Given passage.
────────────────────

The battle to acquire MoneyGram International Inc appears to have gone in favor of Chinese financial company Ant Financial after it raised its bid by over 36 percent to beat a rival offer. The revised bid has been backed by MoneyGram’s board.

Its latest bid is valued at $18 a share in cash, up from the previous offer of $13.25, putting the value of MoneyGram’s stock at $1.2 billion. It denotes a 9 percent premium to MoneyGram’s latest share price.

Controlled by Chinese entrepreneur Jack Ma and an affiliate of e-commerce giant Alibaba Group Holding Ltd, Ant Financial hopes to build its strength in global remittances and develop a robust cross-border network. It has already carried out a number of acquisitions in Asia towards this end goal.  The company now has an interest in payment companies across Thailand, South Korea, India and the Philippines.

Ant Financial’s increased offer is a response to an unanticipated bid coming from U.S. based firm Euronet Worldwide Inc which highlighted security concerns from MoneyGram falling into the hands of the Chinese. Euronet’s offer was made last month and was priced at $15.20 a share.

────────────────────

Collected material.
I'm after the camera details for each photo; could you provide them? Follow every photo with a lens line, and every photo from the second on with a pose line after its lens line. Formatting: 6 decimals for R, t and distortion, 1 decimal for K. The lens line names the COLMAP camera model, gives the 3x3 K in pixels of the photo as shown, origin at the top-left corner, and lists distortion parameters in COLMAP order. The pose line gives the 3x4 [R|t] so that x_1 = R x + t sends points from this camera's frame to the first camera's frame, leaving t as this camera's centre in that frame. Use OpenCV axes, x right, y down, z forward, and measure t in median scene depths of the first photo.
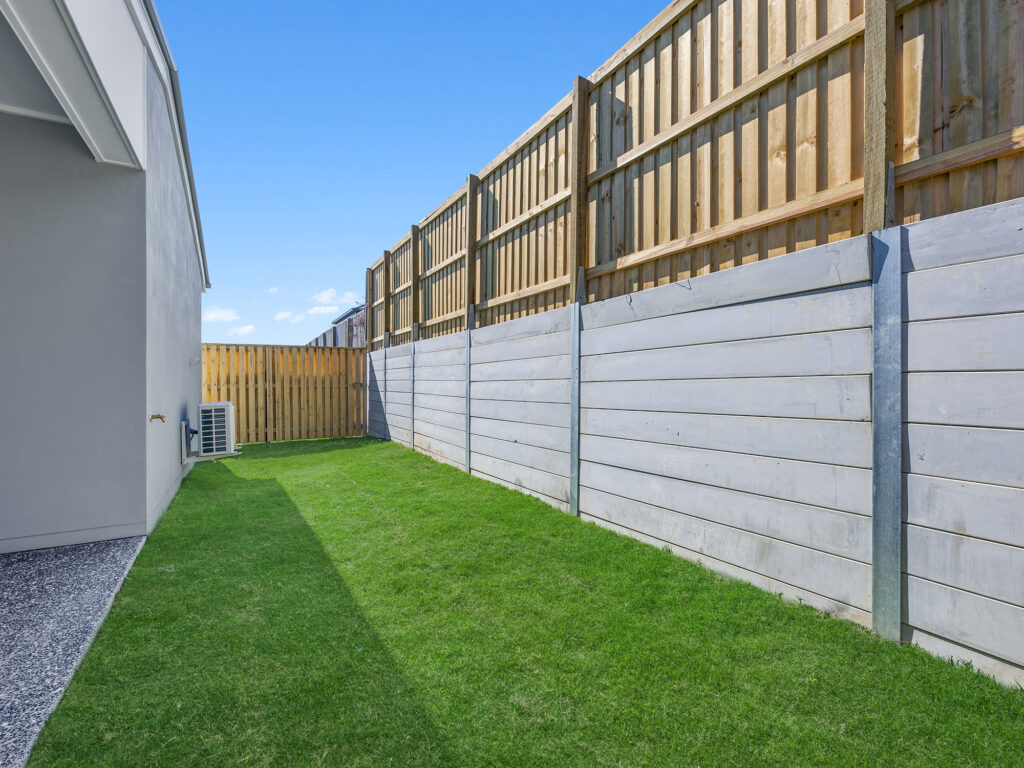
lens RADIAL K [[465.2, 0, 510.0], [0, 465.2, 381.0], [0, 0, 1]] dist [-0.010285, 0.001839]
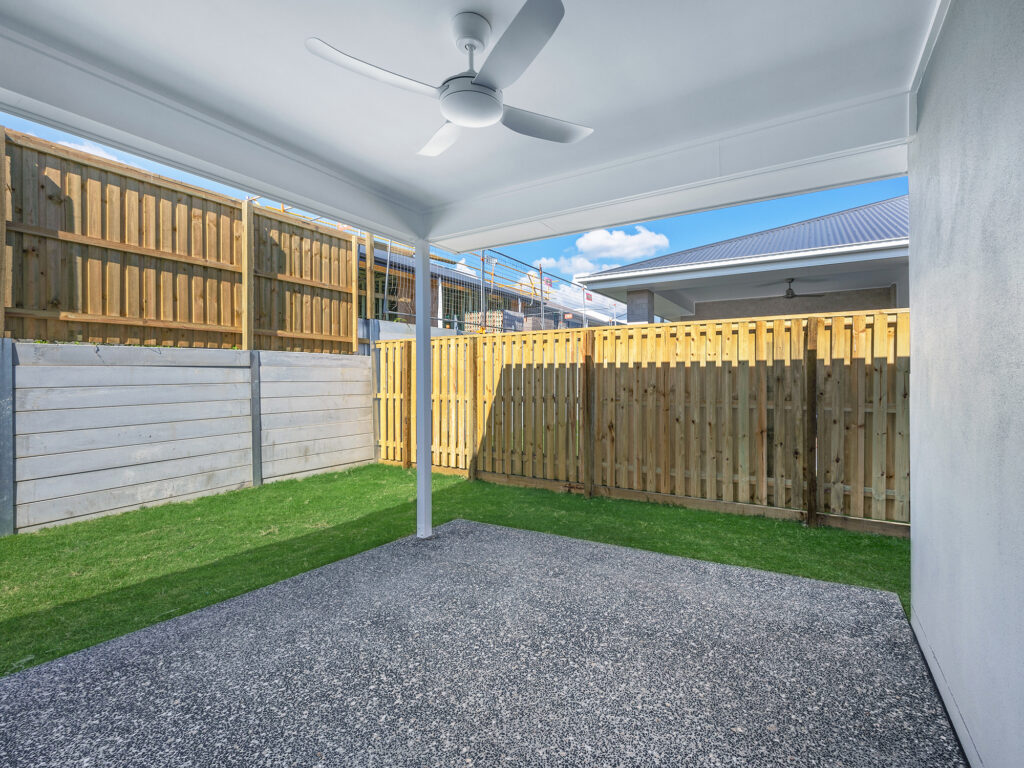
lens RADIAL K [[465.2, 0, 522.2], [0, 465.2, 383.7], [0, 0, 1]] dist [-0.010285, 0.001839]
pose [[-0.459495, 0.003420, 0.888174, -1.525200], [0.012332, 0.999921, 0.002530, -0.057291], [-0.888095, 0.012115, -0.459501, 0.484137]]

────────────────────

Activity.
In the passage about the bids for MoneyGram, translate this sentence into Spanish: "The revised bid has been backed by MoneyGram’s board."

Output of the exercise.
La oferta revisada ha sido respaldada por la junta directiva de MoneyGram.